:: GOAL ::
Render the stretch of the material below from the line containing "family: Thymelaeaceae" through the line containing "genus: Astragalus" as a JSON list of strings, with one string per line and blank lines omitted.

:: GIVEN DATA ::
________________________________________
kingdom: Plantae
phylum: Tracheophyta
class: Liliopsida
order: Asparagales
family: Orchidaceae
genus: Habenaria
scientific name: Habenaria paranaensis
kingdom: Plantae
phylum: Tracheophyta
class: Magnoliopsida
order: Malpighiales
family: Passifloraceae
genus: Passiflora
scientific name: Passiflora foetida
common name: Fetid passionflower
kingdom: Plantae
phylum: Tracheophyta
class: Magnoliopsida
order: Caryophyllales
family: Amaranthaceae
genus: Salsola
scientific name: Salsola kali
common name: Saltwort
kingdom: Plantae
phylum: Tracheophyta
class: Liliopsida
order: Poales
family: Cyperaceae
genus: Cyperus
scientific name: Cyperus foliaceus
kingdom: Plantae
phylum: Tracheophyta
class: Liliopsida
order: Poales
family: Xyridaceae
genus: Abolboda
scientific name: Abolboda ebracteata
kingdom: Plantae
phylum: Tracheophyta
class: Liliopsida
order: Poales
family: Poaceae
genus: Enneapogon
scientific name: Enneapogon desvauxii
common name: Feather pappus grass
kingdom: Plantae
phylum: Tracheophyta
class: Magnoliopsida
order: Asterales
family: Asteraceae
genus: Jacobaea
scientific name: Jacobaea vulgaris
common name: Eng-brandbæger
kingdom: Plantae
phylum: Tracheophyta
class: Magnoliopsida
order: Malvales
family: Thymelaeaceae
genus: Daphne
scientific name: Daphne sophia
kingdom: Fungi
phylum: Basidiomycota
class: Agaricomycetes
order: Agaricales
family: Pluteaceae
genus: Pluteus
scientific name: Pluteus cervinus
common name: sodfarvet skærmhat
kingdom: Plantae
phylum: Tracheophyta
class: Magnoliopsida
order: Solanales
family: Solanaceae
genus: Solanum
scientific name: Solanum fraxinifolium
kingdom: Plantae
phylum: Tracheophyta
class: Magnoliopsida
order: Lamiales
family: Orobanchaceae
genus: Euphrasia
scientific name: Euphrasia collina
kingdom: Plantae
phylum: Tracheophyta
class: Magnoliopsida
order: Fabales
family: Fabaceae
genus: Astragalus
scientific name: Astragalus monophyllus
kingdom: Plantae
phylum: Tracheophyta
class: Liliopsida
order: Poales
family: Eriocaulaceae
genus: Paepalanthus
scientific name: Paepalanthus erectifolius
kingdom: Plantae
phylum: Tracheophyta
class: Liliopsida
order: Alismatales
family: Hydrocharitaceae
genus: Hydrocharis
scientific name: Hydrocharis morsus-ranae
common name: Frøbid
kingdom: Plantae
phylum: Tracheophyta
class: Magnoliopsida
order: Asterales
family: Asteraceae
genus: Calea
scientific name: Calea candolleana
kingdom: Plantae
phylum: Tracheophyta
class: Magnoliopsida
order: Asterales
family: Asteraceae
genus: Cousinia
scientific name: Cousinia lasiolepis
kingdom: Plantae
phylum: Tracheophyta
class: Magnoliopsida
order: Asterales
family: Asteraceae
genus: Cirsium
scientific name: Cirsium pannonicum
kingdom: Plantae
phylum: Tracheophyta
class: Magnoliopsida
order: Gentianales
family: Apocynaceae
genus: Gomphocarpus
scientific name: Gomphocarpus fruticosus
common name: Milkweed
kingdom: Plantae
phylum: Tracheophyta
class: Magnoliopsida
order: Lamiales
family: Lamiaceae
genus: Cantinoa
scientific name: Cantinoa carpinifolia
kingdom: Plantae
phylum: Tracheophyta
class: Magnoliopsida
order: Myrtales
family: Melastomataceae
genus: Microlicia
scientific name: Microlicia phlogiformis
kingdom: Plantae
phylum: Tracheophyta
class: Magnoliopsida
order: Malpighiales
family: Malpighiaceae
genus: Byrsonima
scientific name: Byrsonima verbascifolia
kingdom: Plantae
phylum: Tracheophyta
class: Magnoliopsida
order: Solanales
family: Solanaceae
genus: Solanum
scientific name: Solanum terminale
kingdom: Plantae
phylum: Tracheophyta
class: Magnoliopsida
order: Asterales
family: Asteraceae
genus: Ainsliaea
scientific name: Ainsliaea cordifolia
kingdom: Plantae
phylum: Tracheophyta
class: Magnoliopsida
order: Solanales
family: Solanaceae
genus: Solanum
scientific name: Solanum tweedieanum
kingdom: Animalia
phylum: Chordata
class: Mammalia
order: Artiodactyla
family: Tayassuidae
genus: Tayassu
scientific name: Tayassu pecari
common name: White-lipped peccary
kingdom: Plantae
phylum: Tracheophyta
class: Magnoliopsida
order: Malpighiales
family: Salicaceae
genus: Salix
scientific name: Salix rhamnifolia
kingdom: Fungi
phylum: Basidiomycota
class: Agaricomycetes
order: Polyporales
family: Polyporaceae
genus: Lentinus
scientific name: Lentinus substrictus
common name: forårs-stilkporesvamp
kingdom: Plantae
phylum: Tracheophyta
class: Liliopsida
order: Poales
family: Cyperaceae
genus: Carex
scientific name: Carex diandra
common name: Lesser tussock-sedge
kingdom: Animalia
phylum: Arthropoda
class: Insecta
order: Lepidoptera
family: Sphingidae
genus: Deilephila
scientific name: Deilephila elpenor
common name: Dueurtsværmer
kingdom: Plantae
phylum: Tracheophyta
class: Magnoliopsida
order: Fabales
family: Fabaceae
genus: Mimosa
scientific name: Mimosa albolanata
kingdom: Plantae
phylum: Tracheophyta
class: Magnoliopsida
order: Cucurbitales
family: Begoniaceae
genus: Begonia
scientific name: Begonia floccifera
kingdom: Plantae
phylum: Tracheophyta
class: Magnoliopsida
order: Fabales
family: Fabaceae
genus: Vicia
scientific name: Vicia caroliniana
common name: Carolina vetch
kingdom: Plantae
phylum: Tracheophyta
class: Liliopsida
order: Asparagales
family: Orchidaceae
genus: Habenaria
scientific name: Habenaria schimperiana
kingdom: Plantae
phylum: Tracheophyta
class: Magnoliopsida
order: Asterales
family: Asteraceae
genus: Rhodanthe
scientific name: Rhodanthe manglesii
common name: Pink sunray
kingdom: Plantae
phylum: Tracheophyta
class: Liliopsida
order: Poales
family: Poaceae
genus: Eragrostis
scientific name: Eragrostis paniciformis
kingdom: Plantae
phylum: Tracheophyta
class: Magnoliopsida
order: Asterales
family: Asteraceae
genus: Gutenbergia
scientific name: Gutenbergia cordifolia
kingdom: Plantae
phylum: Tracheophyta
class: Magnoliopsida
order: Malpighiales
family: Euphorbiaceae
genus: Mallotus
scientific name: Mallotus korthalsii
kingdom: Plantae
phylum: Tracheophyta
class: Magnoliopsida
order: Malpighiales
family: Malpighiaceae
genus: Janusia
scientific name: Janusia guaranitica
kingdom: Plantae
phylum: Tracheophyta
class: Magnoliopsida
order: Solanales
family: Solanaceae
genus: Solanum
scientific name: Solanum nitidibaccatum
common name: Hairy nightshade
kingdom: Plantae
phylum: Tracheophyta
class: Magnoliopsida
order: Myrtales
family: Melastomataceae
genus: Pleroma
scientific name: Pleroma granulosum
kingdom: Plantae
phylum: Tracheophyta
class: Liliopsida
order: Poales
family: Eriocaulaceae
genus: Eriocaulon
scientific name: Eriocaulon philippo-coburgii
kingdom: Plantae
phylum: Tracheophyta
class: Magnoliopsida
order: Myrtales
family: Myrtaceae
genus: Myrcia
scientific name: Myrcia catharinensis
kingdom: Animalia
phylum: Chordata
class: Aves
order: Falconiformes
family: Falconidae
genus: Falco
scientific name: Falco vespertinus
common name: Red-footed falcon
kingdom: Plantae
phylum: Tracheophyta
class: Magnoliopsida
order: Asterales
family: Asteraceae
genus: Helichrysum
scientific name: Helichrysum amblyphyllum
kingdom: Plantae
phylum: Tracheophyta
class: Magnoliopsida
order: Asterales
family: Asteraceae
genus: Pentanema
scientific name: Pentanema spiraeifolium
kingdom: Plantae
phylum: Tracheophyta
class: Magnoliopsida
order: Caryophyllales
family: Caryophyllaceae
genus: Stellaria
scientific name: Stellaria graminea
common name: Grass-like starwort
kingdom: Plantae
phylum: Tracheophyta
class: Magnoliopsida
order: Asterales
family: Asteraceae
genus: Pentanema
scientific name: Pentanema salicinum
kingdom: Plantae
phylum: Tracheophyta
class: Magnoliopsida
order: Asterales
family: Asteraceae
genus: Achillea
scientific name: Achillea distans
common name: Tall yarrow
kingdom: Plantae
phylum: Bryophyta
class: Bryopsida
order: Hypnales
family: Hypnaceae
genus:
________________________________________
:: CORRECT OUTPUT ::
[
  "family: Thymelaeaceae",
  "genus: Daphne",
  "scientific name: Daphne sophia",
  "kingdom: Fungi",
  "phylum: Basidiomycota",
  "class: Agaricomycetes",
  "order: Agaricales",
  "family: Pluteaceae",
  "genus: Pluteus",
  "scientific name: Pluteus cervinus",
  "common name: sodfarvet skærmhat",
  "kingdom: Plantae",
  "phylum: Tracheophyta",
  "class: Magnoliopsida",
  "order: Solanales",
  "family: Solanaceae",
  "genus: Solanum",
  "scientific name: Solanum fraxinifolium",
  "kingdom: Plantae",
  "phylum: Tracheophyta",
  "class: Magnoliopsida",
  "order: Lamiales",
  "family: Orobanchaceae",
  "genus: Euphrasia",
  "scientific name: Euphrasia collina",
  "kingdom: Plantae",
  "phylum: Tracheophyta",
  "class: Magnoliopsida",
  "order: Fabales",
  "family: Fabaceae",
  "genus: Astragalus"
]